▸ **Exercise prompt**:
Quote the forum thread below in full, word for word.

▸ **Excerpt provided**:
1 person likes this
31 Jul 07
You in UK? Not English?
@arkaf61 (10882)
• Canada
31 Jul 07
LOL you know us.. always sending the money to a far away country LOL LIke you I would think it more believable if the accounts were from Canada where I live, but who knows what their reasons are. I just can't believe that they keep doing this kind of stuff, but worse yet I can't believe that people still fall for it. Oh well, maybe we should go now and count all the money from our foreign accounts heheheh have fun with yours :)
@aln1216 (207)
• United States
31 Jul 07
well thewres just to much to count would never get dod LOL
1 person likes this
@gabs8513 (48716)
• United Kingdom
1 Aug 07
No I don't and like you I am also rich and do not know about it lol I just do not understand what these People get out of it sending Viruses out to People I really don't Apart from messing Peoples Lifes up by breaking their Computers specially People that can not afford to replace them
1 person likes this
@arkaf61 (10882)
• Canada
3 Aug 07
Dear twin what they can get is all the person's information whatever is stored in the computer, whatever they type. Passwords, bank accounts, credit card infor.. whatever......it's quite serious, much more than just "breaking" the computer. But so many people still don't understand the consequences... they need to be more "educated" to protect themselves, but then some people like my friend, even after being warned countless times still go and do something silly like that ! grrrr
1 person likes this
@gabs8513 (48716)

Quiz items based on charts

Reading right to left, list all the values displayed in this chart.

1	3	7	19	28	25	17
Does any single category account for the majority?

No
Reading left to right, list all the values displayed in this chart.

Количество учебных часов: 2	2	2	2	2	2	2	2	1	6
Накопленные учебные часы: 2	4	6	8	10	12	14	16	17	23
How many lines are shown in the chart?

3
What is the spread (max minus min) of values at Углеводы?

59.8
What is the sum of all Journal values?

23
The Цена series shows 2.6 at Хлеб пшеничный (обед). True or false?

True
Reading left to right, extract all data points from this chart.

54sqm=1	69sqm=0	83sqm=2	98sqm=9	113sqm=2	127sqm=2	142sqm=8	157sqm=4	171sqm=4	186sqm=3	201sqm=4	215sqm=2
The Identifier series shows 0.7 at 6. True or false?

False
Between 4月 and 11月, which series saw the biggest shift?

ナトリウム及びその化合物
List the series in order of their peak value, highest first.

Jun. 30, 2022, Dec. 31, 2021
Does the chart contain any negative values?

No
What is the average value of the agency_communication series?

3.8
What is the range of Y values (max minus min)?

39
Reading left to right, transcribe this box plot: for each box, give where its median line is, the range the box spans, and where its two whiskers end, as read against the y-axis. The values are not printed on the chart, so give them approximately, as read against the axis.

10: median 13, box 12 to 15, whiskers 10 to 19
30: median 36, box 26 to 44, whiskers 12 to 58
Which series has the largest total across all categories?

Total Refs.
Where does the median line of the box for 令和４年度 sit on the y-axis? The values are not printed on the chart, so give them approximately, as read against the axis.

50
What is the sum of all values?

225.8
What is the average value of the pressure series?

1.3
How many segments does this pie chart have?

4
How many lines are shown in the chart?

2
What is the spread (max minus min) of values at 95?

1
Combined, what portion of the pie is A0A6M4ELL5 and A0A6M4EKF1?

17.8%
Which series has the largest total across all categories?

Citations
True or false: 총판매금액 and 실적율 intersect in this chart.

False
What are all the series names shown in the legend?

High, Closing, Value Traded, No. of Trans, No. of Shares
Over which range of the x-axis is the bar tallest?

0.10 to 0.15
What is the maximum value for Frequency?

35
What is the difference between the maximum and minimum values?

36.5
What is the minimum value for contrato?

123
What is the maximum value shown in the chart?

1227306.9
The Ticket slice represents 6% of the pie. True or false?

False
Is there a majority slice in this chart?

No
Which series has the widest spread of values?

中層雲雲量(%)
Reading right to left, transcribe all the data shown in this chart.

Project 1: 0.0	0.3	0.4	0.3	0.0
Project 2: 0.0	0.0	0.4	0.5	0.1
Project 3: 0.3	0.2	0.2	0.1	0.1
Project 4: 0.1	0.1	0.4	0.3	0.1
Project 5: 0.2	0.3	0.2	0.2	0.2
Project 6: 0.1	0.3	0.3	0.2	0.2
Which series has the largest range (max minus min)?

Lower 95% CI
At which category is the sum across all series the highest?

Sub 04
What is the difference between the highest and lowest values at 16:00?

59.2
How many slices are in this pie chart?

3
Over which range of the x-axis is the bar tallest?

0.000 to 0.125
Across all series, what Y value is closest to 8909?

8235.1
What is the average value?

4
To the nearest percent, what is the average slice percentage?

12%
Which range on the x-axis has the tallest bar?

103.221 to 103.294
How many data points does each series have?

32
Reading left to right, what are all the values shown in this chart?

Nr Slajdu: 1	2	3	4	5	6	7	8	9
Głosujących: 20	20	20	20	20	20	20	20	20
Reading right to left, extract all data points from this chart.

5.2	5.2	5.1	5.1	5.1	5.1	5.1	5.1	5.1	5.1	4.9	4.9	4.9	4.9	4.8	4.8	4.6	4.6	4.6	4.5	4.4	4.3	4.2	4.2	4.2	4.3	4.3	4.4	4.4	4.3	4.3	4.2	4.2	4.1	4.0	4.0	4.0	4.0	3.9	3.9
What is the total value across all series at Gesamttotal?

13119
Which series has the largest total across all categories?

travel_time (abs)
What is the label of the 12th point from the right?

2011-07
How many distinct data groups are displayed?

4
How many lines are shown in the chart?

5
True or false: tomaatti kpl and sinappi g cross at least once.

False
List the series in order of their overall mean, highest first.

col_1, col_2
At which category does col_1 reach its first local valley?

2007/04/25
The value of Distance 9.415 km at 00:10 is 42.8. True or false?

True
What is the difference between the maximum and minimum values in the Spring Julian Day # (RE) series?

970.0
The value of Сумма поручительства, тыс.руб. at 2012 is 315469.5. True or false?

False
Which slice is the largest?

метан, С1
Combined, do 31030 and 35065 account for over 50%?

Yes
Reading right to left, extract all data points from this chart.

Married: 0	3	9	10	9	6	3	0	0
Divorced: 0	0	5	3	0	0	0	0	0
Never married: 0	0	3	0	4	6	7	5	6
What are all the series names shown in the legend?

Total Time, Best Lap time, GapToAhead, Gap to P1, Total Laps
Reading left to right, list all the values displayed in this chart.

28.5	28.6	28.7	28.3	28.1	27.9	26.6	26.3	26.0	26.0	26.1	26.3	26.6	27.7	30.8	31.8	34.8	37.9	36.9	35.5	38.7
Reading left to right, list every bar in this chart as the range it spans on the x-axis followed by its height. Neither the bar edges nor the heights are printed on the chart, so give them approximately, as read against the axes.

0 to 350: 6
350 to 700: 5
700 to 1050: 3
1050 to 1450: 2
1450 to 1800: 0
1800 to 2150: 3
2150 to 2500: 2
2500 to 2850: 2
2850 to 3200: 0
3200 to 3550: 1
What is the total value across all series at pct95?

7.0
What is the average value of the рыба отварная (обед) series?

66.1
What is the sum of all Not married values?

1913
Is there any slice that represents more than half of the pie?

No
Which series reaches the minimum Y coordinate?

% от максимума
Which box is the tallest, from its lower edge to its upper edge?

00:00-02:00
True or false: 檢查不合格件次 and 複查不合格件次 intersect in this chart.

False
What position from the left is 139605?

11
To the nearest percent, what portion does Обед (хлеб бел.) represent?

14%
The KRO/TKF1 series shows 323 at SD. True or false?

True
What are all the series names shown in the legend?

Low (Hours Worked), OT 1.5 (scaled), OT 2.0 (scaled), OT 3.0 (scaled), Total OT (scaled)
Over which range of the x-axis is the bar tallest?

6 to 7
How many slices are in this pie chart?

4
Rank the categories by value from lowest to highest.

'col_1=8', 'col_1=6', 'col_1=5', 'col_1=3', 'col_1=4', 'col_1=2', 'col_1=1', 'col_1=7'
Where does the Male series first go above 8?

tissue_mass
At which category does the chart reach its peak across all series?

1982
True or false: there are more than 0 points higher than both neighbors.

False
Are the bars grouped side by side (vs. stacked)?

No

▸ **Response area**:
1 person likes this
31 Jul 07
You in UK? Not English?
@arkaf61 (10882)
• Canada
31 Jul 07
LOL you know us.. always sending the money to a far away country LOL LIke you I would think it more believable if the accounts were from Canada where I live, but who knows what their reasons are. I just can't believe that they keep doing this kind of stuff, but worse yet I can't believe that people still fall for it. Oh well, maybe we should go now and count all the money from our foreign accounts heheheh have fun with yours :)
@aln1216 (207)
• United States
31 Jul 07
well thewres just to much to count would never get dod LOL
1 person likes this
@gabs8513 (48716)
• United Kingdom
1 Aug 07
No I don't and like you I am also rich and do not know about it lol I just do not understand what these People get out of it sending Viruses out to People I really don't Apart from messing Peoples Lifes up by breaking their Computers specially People that can not afford to replace them
1 person likes this
@arkaf61 (10882)
• Canada
3 Aug 07
Dear twin what they can get is all the person's information whatever is stored in the computer, whatever they type. Passwords, bank accounts, credit card infor.. whatever......it's quite serious, much more than just "breaking" the computer. But so many people still don't understand the consequences... they need to be more "educated" to protect themselves, but then some people like my friend, even after being warned countless times still go and do something silly like that ! grrrr
1 person likes this
@gabs8513 (48716)